Saliente-se a posição da autora: Sabine Melchior-Bonnet permite-nos entrever aquilo que guia o seu ponto de vista: não uma condenação, mas uma crítica das possibilidades da relação especular. O espelho abre tantos precipícios como caminhos promissores, transforma e transfigura sem violência, do mesmo modo que petrifica, permite ao homem confrontar-se com as suas falhas e deixo-a sucumbir às ilusões do narcisismo. Ciente desses poderes, a autora introduz-nos, recorrendo às intuições dos escritores (Pierre de Marivaux, Stendhal, Émile Zola, Guy de Maupassant, Montaigne, Théophile Gautier ou Lewis Carrol) aos efeitos que o objecto (de pequenas ou grandes dimensões, portátil ou encastrado num roupeiro) produziu nas relações humanas, na identidade, nas emoções do eu, nos matizes da sensibilidade e dos sentimentos.

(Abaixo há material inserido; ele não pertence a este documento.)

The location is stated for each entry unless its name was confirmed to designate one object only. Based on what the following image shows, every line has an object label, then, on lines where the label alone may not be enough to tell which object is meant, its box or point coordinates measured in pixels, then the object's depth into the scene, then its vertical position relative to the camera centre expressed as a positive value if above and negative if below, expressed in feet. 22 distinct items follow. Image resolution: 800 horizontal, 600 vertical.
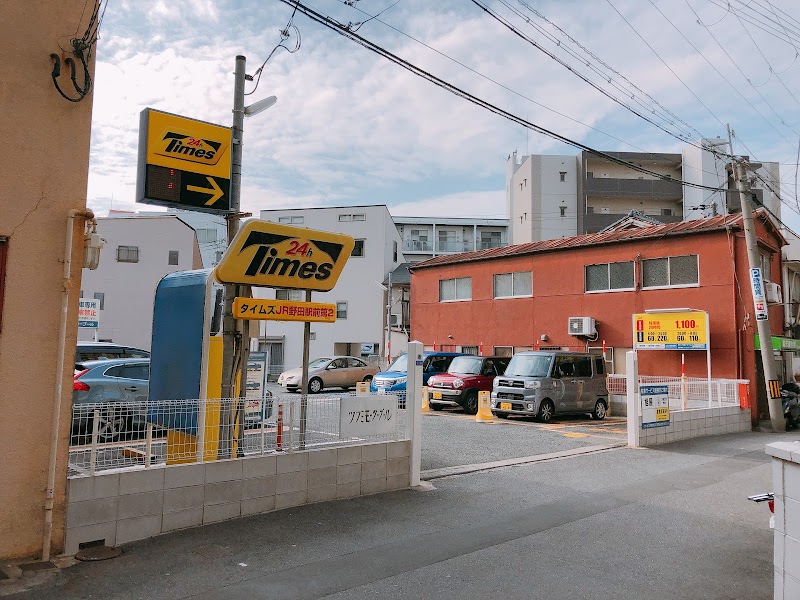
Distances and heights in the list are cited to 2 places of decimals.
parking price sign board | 58.95 +2.45
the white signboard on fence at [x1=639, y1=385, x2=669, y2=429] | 42.34 -3.58
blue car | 58.80 -2.29
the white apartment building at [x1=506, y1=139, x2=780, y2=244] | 151.53 +41.52
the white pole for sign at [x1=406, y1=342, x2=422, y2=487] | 27.14 -2.33
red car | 59.41 -3.16
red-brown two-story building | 59.67 +7.44
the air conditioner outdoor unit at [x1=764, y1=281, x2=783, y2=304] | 61.57 +6.68
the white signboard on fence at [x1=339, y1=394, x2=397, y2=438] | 25.04 -2.85
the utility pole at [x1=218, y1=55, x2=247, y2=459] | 21.89 +0.73
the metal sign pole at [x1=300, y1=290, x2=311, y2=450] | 23.44 -2.06
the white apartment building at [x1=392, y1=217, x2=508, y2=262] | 179.22 +34.82
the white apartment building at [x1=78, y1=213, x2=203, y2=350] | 112.06 +13.65
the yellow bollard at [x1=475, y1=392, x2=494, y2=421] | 53.78 -5.03
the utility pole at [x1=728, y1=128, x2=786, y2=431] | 52.80 +4.92
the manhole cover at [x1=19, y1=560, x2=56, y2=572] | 16.22 -6.05
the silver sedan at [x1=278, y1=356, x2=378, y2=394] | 79.10 -3.55
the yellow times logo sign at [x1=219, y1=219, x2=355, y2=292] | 22.36 +3.51
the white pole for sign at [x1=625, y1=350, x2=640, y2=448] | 41.29 -2.99
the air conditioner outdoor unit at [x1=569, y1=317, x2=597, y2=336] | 68.54 +3.09
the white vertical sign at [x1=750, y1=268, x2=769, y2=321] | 52.77 +5.52
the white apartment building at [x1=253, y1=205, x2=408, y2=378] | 122.42 +8.63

Na França do século XVIII, servia para cuidar das aparências, era um instrumento normativo que avaliava a convivência e a conformidade ao código mundano. A consciência de si era consciência do próprio reflexo, da sua representação e da sua visibilidade: sou visto, portanto existo. A identidade passa pelo parecer, pelo papel que desempenha. E sobre esta apologia do parecer, que é também a da imitação, o espelho transformar-se-á no meio fundamental para a arte de agradar. Perde existência o homem que não se vê reflectido, a realidade e o reflexo confundem-se, “cada um gosta de si ou desgosta de si no espelho dos outros” (pág. 211). Antes instrumento da hierarquia social e do ideal aristocrático, o espelho banaliza-se nos séculos XIX e XX, anunciando a chegada de um mundo burguês e democrático em que o reconhecimento e a reciprocidade são necessidades narcísicas.

O reflexo não permite conhecer, mas ainda afirma o valor do pensamento, da operação reflexiva. O encontro especular convida o homem a projectar-se no mundo, a debruçar-se sobre si próprio. Desse gesto, decorrem riscos terríveis e descobertas preciosas. Atravessado o espelho, os homens podem renascer num mundo de sonhos e imaginação. Podem sentir-se outros nesse universo paralelo, descobrirem-se refletidos nos olhos dos amantes, como os artistas se reflectem nas palavras ou nas imagens das suas obras (pág. 331). O espelho pode continuar a ser, escreve a autora a partir de uma leitura de Sonetos a Orfeu, de Rainer Maria Rilke, um espaço de virtualidades infinitas, restaurando a actividade simbólica.

Todas as ilusões, todas as travessias, todos os jogos parecem ser possíveis na relação especular. Mas a desilusão e tédio não a abandonam, é real o perigo do sujeito se dissolver no jogo dos reflexos ou se decompor na impessoalidade. Reduzido a “um espaço labiríntico que se furta à comunicação”, o espelho pode apenas revelar o incomunicável, o vazio, a confusão. E preso desse lado, o sujeito deixa de distinguir o exterior do interior, enlouquece. Diante de um sujeito cuja unidade e independência se tornaram momentâneas, o espelho, vazio ou estilhaçado, já não oferece inteligibilidade ao mundo.

É neste limiar que a historiadora se coloca. Se reconhece que o espelho permite ao homem a liberdade de um frente-a-frente solitário (na arte, na sua intimidade), consagrando-lhe um auto-questionamento de índole humanista (Sócrates e Séneca ainda nos põem na mãos um espelho para que nele nos vejamos reflectidos), não deixa de nos alertar para a sobrevalorização da imagem especular como uma desvalorização do sujeito e uma procura crescente da identidade. E esta é, em boa medida, a realidade que enfrentamos, realidade na qual o espelho continuará, talvez, assombrado por aquilo que não está lá.